The police tell us they were involved in a shoot-out with a group of kidnappers, out early hoping to snatch their next victim. The gang fled on foot, one of them trailing blood. The suspected kidnapper was tracked to the alley, where he was killed.
"There was a battle between an officer and the bad guys. One of them died," says a police veteran of 27 years, who didn't want to be named.
He says the situation in the capital has never been worse. I asked if the gangs were unstoppable. "We stopped them. Today," he replies.
Across town that same morning Francois Sinclair, a 42-year-old businessman, heard a burst of gunfire as he was struck in traffic. He saw armed men holding up the two cars in front of him, so asked his driver to turn around. But as they tried to get away, they were spotted.
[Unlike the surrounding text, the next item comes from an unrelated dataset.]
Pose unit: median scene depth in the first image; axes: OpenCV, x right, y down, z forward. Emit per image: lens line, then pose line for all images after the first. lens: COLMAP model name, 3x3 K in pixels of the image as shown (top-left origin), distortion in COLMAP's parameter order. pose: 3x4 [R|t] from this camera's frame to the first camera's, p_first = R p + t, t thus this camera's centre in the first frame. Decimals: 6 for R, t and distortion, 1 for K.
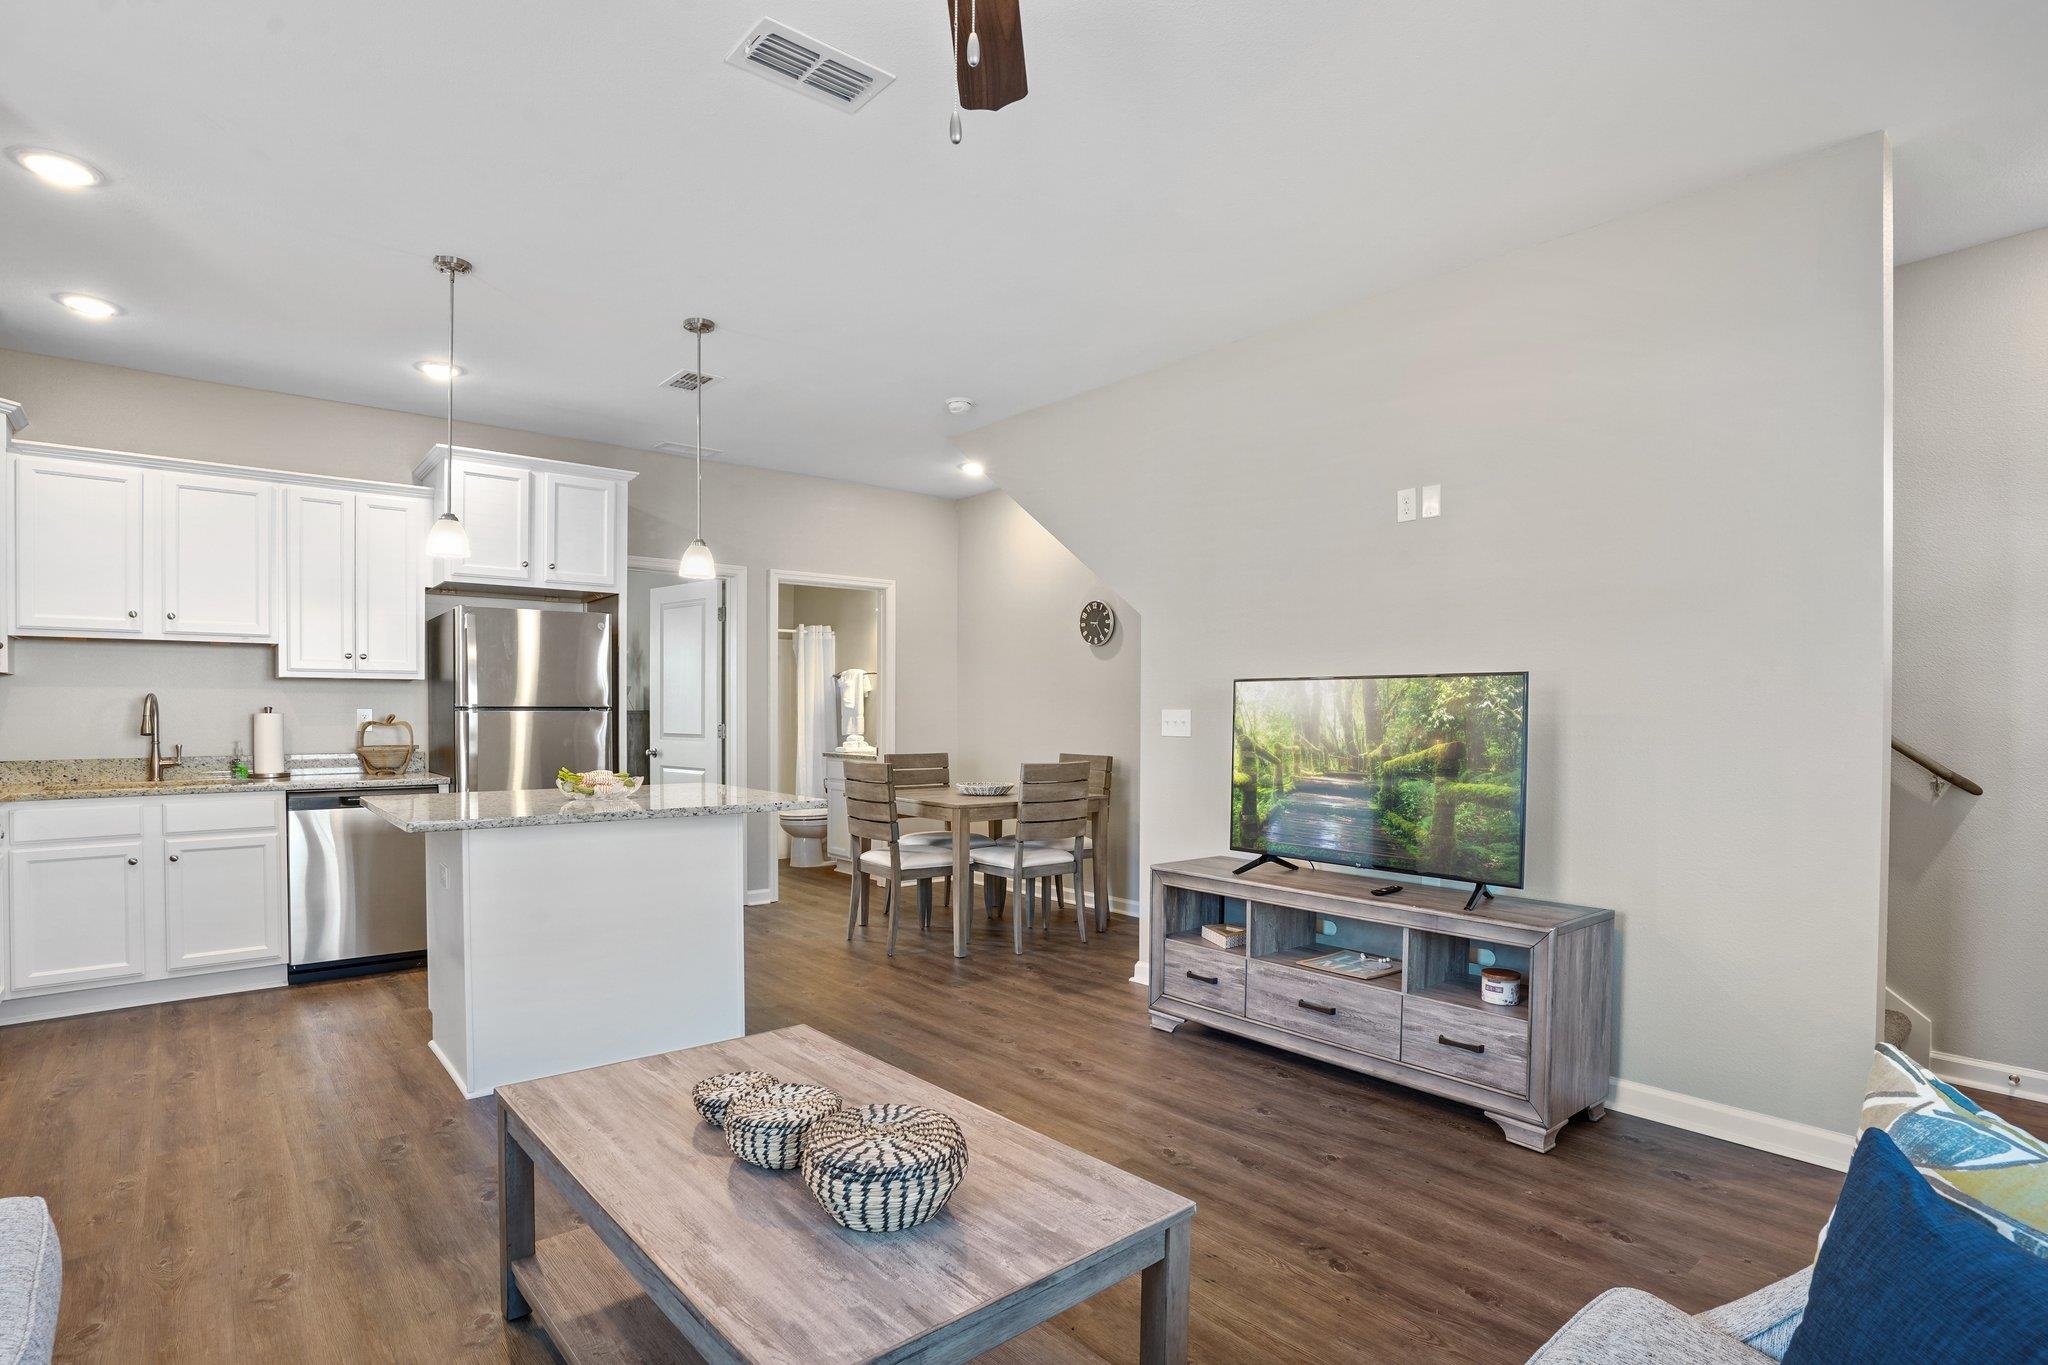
lens RADIAL K [[1020.8, 0, 1008.9], [0, 1020.8, 722.8], [0, 0, 1]] dist [-0.073097, 0.030540]
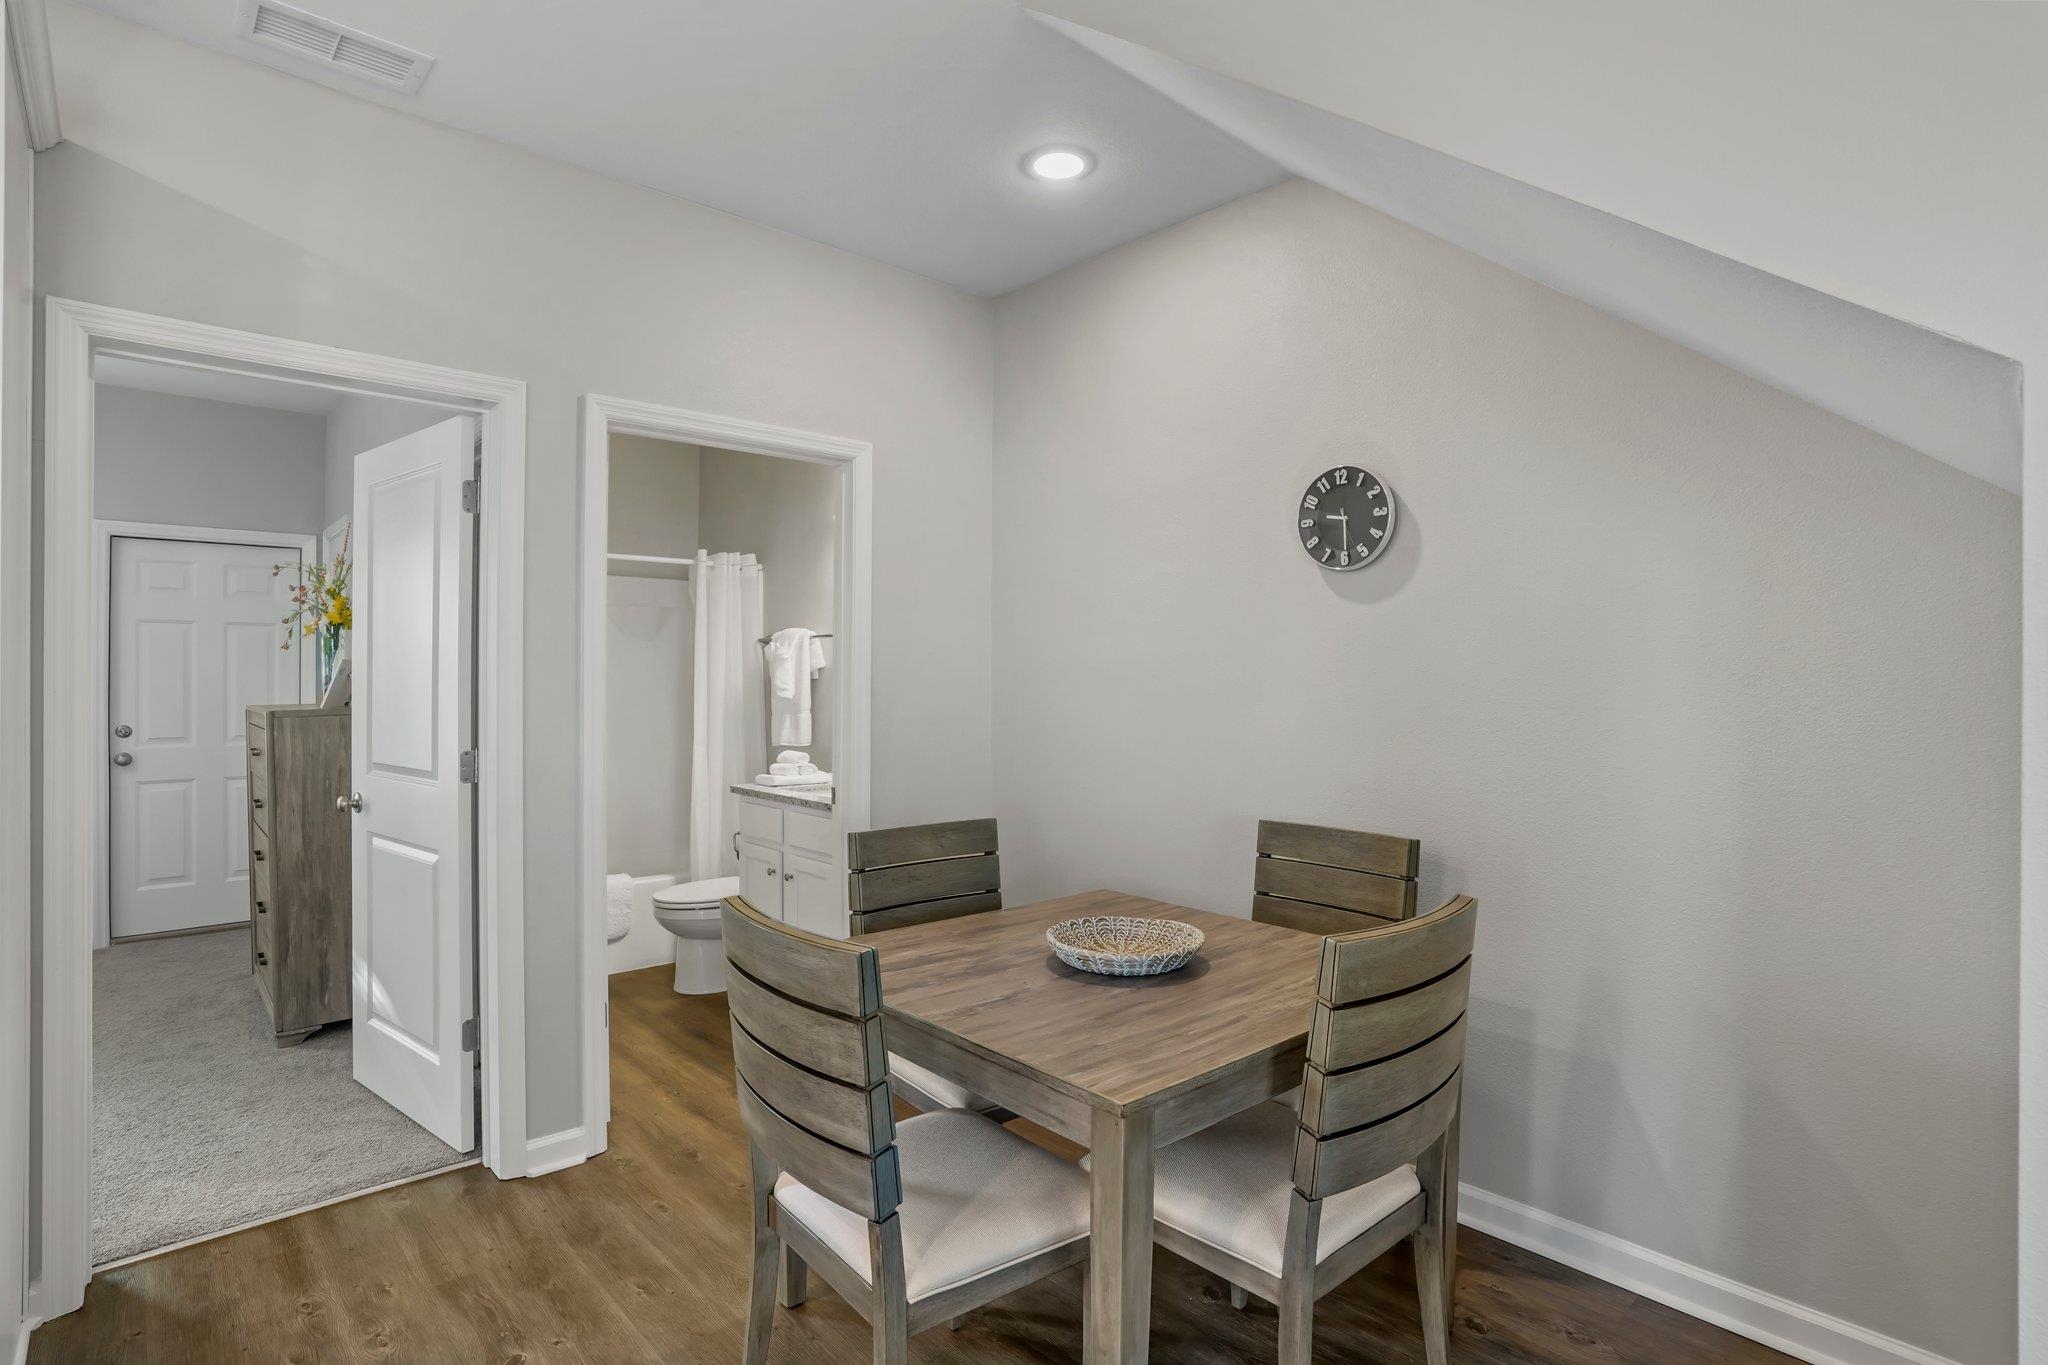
lens RADIAL K [[1020.8, 0, 1021.8], [0, 1020.8, 673.6], [0, 0, 1]] dist [-0.073097, 0.030540]
pose [[0.998888, -0.000385, 0.047151, -0.092290], [0.001054, 0.999899, -0.014154, -0.033891], [-0.047141, 0.014188, 0.998787, 0.754173]]
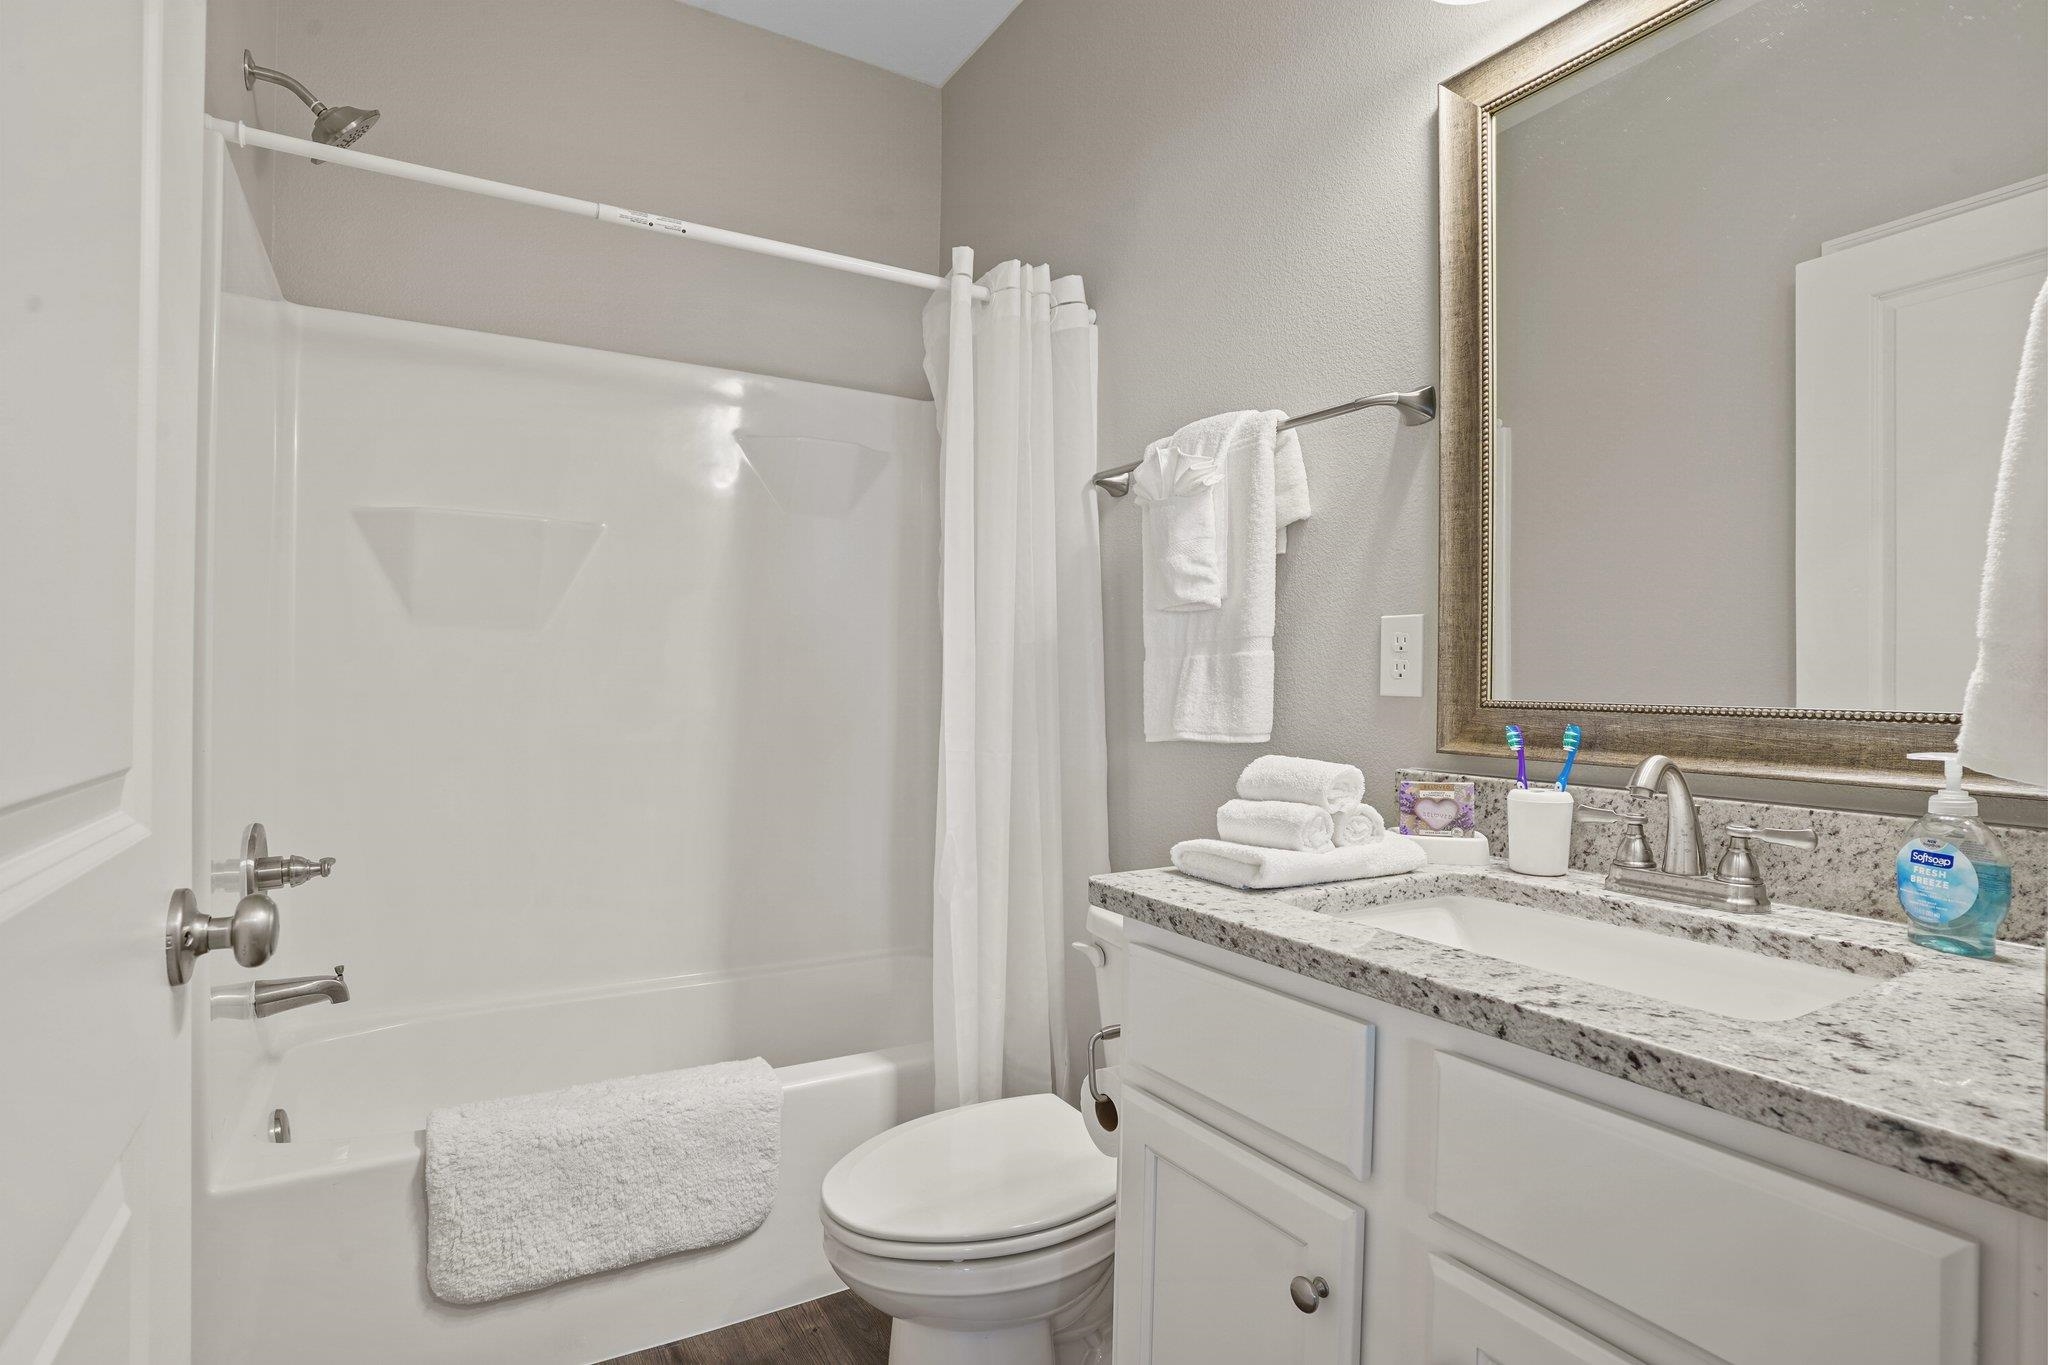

"Out of nowhere I was shot inside my own car, and there was blood everywhere," he tells us, sitting up on a trolley in a trauma hospital run by Medicins Sans Frontieres (MSF).
"I could have been shot in the head," he says, "and there were other people in the car too." There's a bandage on his arm, where a bullet went straight through.
I ask if he has ever thought about leaving the country to escape the violence. "Ten thousand times," he replies. "I couldn't even call my mother to tell her what happened [to me] because she is getting old. The way things are here, it's better to leave if you can."
That's a refrain we hear again and again, but for most Haitians, there's nowhere to go.
The wards of the MSF hospital are full of gunshot victims, many hit by stray bullets. Claudette, who has a freshly bandaged stump in place of her left leg, tells me that she can never marry now that she is disabled. Lying nearby is 15-year-old Lelianne, who is doing a crossword puzzle to pass the time. She was shot in the stomach.
"My mom and I went out to get something to eat," she says. "While we were ordering I felt something. That's when I fell and screamed in agony. I didn't expect to survive. I usually hear gunshots further away from my house. On that day they drove closer."
Even Haiti's last serving president wasn't safe in his own home. Jovenel Moise was killed by gunmen in July of 2021. Police blamed Colombian mercenaries, about 20 of whom were arrested. But more than a year later, no-one has been tried here for pulling the trigger or ordering the assassination. Human rights campaigners say four judges have come and gone from the case. It's now in the hands of a fifth.
The killing of the president created a power vacuum which gangs have been competing to fill - with help from their friends.
Experts say that armed groups have ties to corrupt political figures - in power and in the opposition. They supply the gangs with weapons, or finance, or political protection. In return the gangs do their dirty work, generating fear, support, or instability, as required.